Make your own corpus

In case you’re analysing language phenomena in a highly specialised context and a corpus for that purpose doesn’t exist already, you can create your own. If, for instance, you’re interested in modal verbs in Dickens’ novels, you could download them from Project Gutenberg or Literature Online and turn them into your very own corpus. Similarly, you could save the text of websites and then analyse their language, or you could compile the text of your own term papers into a corpus and work with them. Many corpora that are available for you to use but don’t have a search interface like the BYU corpora require you to download them and compile their files in order to use them properly.

 

Two commonly used programmes for the purpose of compiling a corpus (so-called concordancers) are AntConc and Wordsmith, although the latter is not free to use. AntConc, on the other hand, is free to download and offers a variety of functions, including:

  • the concordance view, which shows results in a KWIC format
  • the concordance plot tool, which highlights the position of the search results on the text files
  • the file view tool, which displays the text of individual files
  • clusters/N-Grams, which finds clusters of a length of n words
  • collocates
  • word list, which orders the most frequent words and presents them in a list
  • keyword list, which allows you to compare unusually (in)frequent words in your corpus to a reference corpus

More information and various tutorials, both as pdfs and youtube videos, are available on the AntConc site.

 

Additionally, there are options available that allow you to run automatic part of speech taggers over your text so that you can search for specific parts of speech later on. CLAWS, for example, is a free tagger that automatically assigns PoS tags to words. In contrast, a parser (such as the Stanford one) creates and analyses sentence trees in order to improve tagging. AntConc offers options to hide the PoS tags so they don’t turn up in the concordance view. Be aware, though, that none of the automatic taggers or parsers can ever be 100% accurate.

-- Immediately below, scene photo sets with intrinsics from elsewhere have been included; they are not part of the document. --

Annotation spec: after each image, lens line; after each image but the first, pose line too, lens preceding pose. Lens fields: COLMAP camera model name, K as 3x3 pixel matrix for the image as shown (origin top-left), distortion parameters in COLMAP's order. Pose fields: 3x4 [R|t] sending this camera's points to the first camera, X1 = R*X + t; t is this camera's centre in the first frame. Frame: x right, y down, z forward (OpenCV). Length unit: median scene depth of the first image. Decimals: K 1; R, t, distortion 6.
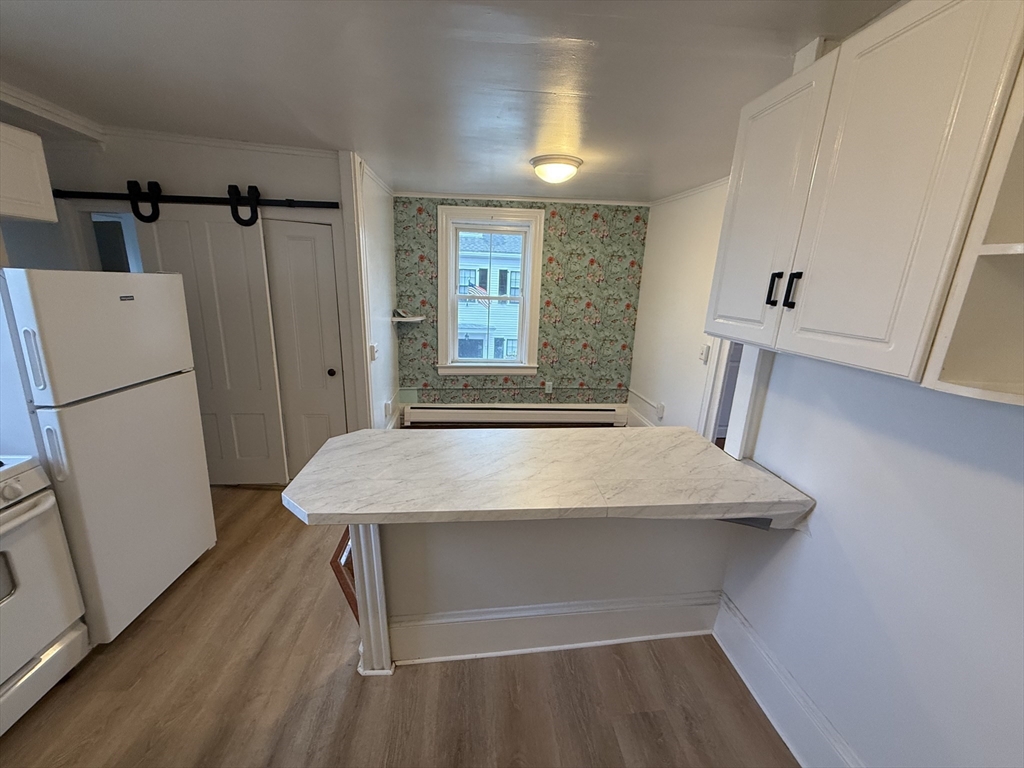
lens RADIAL K [[406.6, 0, 512.0], [0, 406.6, 380.7], [0, 0, 1]] dist [-0.000711, -0.000090]
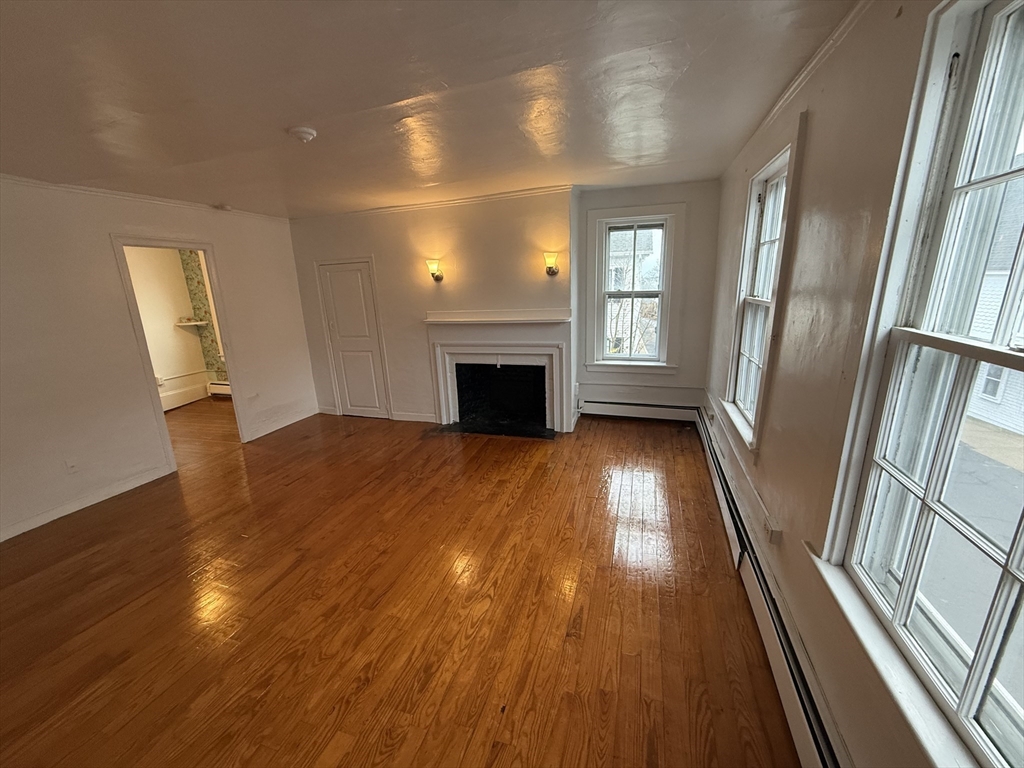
lens RADIAL K [[406.6, 0, 508.3], [0, 406.6, 382.5], [0, 0, 1]] dist [-0.000711, -0.000090]
pose [[0.910285, 0.030264, -0.412874, 3.645843], [-0.027114, 0.999541, 0.013487, 0.035259], [0.413093, -0.001083, 0.910688, 0.275527]]
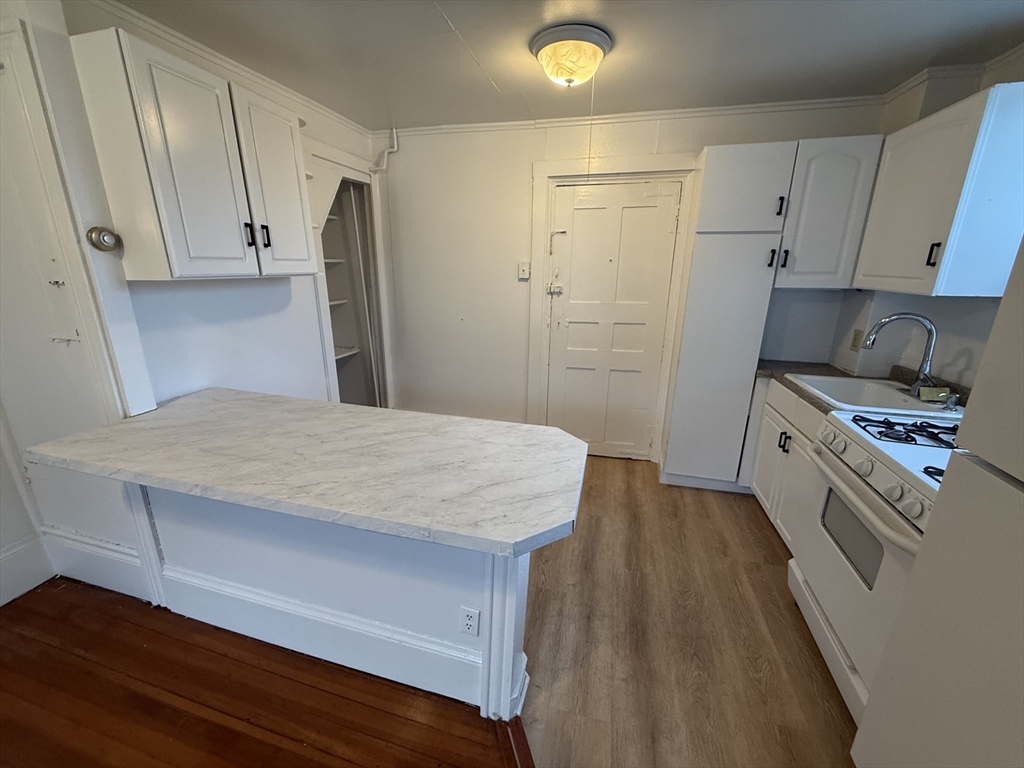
lens RADIAL K [[406.6, 0, 508.5], [0, 406.6, 374.9], [0, 0, 1]] dist [-0.000711, -0.000090]
pose [[-0.935731, -0.138184, 0.324518, -0.572462], [0.038091, 0.875090, 0.482458, -0.332055], [-0.350651, 0.463812, -0.813586, 1.532540]]
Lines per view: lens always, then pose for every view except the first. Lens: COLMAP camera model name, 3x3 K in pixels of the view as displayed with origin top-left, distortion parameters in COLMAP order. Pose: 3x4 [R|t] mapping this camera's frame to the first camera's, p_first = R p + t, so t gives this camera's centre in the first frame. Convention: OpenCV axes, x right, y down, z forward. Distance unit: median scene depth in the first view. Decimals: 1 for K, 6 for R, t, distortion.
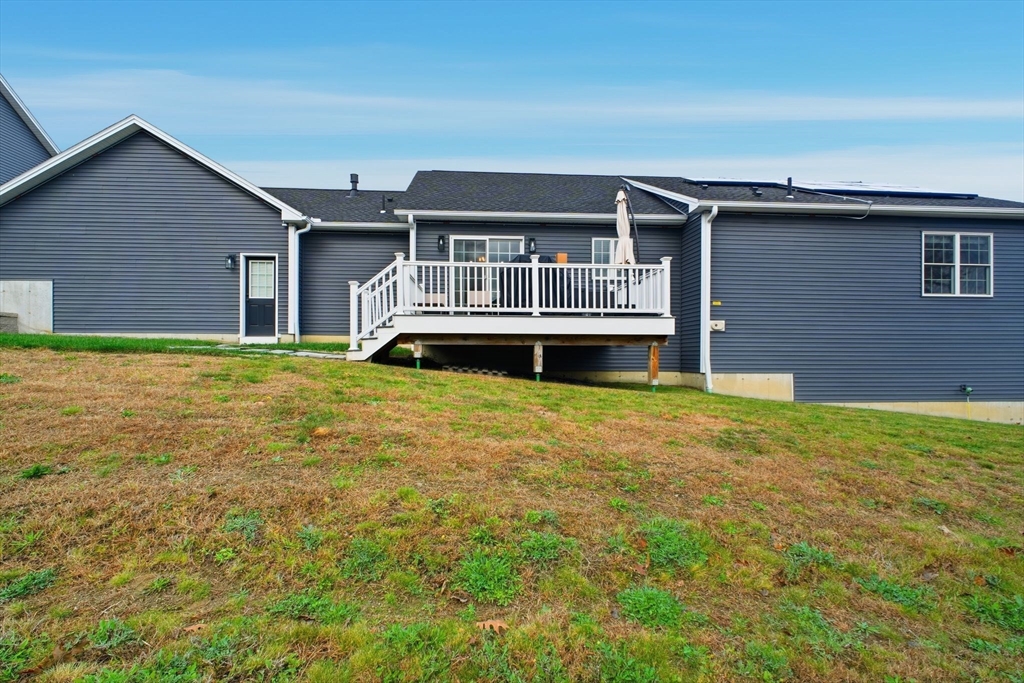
lens RADIAL K [[486.6, 0, 507.9], [0, 486.6, 346.4], [0, 0, 1]] dist [-0.009763, -0.000419]
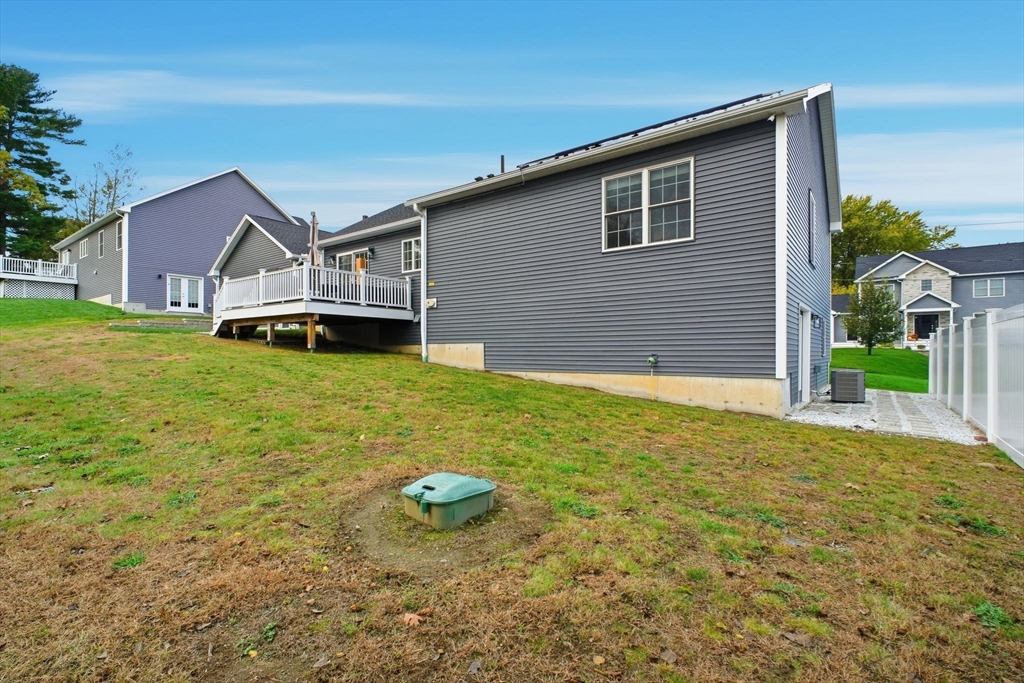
lens RADIAL K [[486.6, 0, 507.9], [0, 486.6, 346.4], [0, 0, 1]] dist [-0.009763, -0.000419]
pose [[0.760317, -0.011980, -0.649441, 1.290826], [0.012627, 0.999914, -0.003662, 0.066133], [0.649429, -0.005416, 0.760403, 0.222014]]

WebLicht, a CLARIN-D service, offers several tools such as tokenisers, taggers and parsers in one site. Its next update (in early 2018) will also allow users to download their annotated texts which can then be loaded into AntConc.

 

When using compiled corpora, it’s even more important to check the distribution of a feature: just because it is common in your corpus as a whole doesn’t mean it is evenly distributed among all the search files. Maybe one speaker produced all or the majority of the tokens which would make the analysis less reliable.

Don’t forget to reference any software you’ve used in your paper. They usually provide “how to cite” sections on their websites.